Geography

In 2006, British Columbia's Francophone community included 70,410 people with French as their first spoken official language. These Francophones represent 1.7 percent of the total population of the province.

Francophones are found in every part of British Columbia. By far the greatest number are concentrated in the Vancouver Census Metropolitan Area (54 percent of British Columbia's Francophones). Over 38,000 of them are spread across the various municipalities that make up the metropolitan area, including Vancouver, Surrey, Burnaby, North Vancouver, West Vancouver and Coquitlam (which includes Maillardville). Another concentration is found in the different communities of the Greater Victoria area, where 6,445 residents have French as their first spoken official language - accounting for 9 percent of the province's Francophones. The remaining Francophones in the province are spread throughout the other divisions. There are cultural centres in Kelowna, Prince George, Nanaimo, Powell River, Kamloops, Comox, Campbell River, Kootenay Ouest and Kitimat. The urban area of Abbotsford also attracts many Francophones and accounts for 3 percent of the French-speaking population of the province.
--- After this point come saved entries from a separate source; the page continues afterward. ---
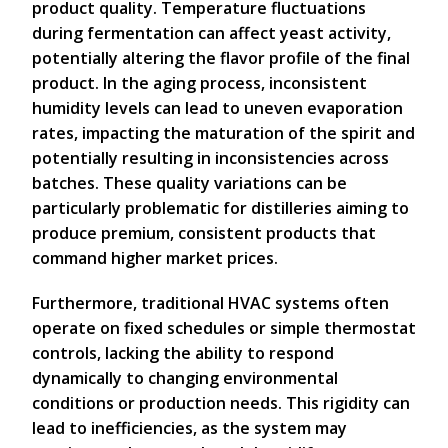
product quality. Temperature fluctuations
during fermentation can affect yeast activity,
potentially altering the flavor profile of the final
product. In the aging process, inconsistent
humidity levels can lead to uneven evaporation
rates, impacting the maturation of the spirit and
potentially resulting in inconsistencies across
batches. These quality variations can be
particularly problematic for distilleries aiming to
produce premium, consistent products that
command higher market prices.
Furthermore, traditional HVAC systems often
operate on fixed schedules or simple thermostat
controls, lacking the ability to respond
dynamically to changing environmental
conditions or production needs. This rigidity can
lead to inefficiencies, as the system may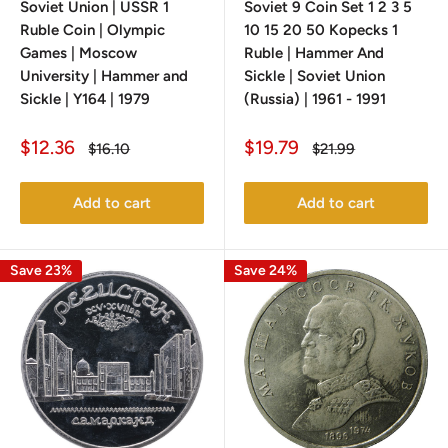
Soviet Union | USSR 1
Soviet 9 Coin Set 1 2 3 5
Ruble Coin | Olympic
10 15 20 50 Kopecks 1
Games | Moscow
Ruble | Hammer And
University | Hammer and
Sickle | Soviet Union
Sickle | Y164 | 1979
(Russia) | 1961 - 1991
Sale
Sale
$12.36
$19.79
Regular
Regular
$16.10
$21.99
price
price
price
price
Add to cart
Add to cart
Save 23%
Save 24%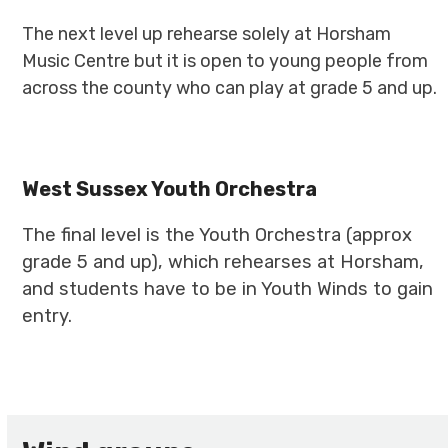
The next level up rehearse solely at Horsham
Music Centre but it is open to young people from
across the county who can play at grade 5 and up.
West Sussex Youth Orchestra
The final level is the Youth Orchestra (approx
grade 5 and up), which rehearses at Horsham,
and students have to be in Youth Winds to gain
entry.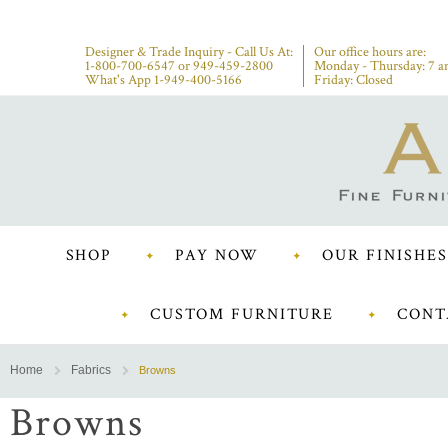
Designer & Trade Inquiry - Call Us At:
Our office hours are:
1-800-700-6547
or
949-459-2800
Monday - Thursday: 7 a
What's App 1-949-400-5166
Friday: Closed
SHOP
PAY NOW
OUR FINISHES
CUSTOM FURNITURE
CONT
Home
Fabrics
Browns
Browns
Nowhere in British Columbia do Francophones constitute a significant percentage of the population. They represent only a very small minority in the Vancouver and Victoria metropolitan areas - respectively 1.8 and 2 percent. Their numbers are just as small in other localities; in the part of Coquitlam where the old village of Maillardville was located, they now account for only 2.3 percent of the population. The city of Surrey has the highest concentration of Francophones (5,365).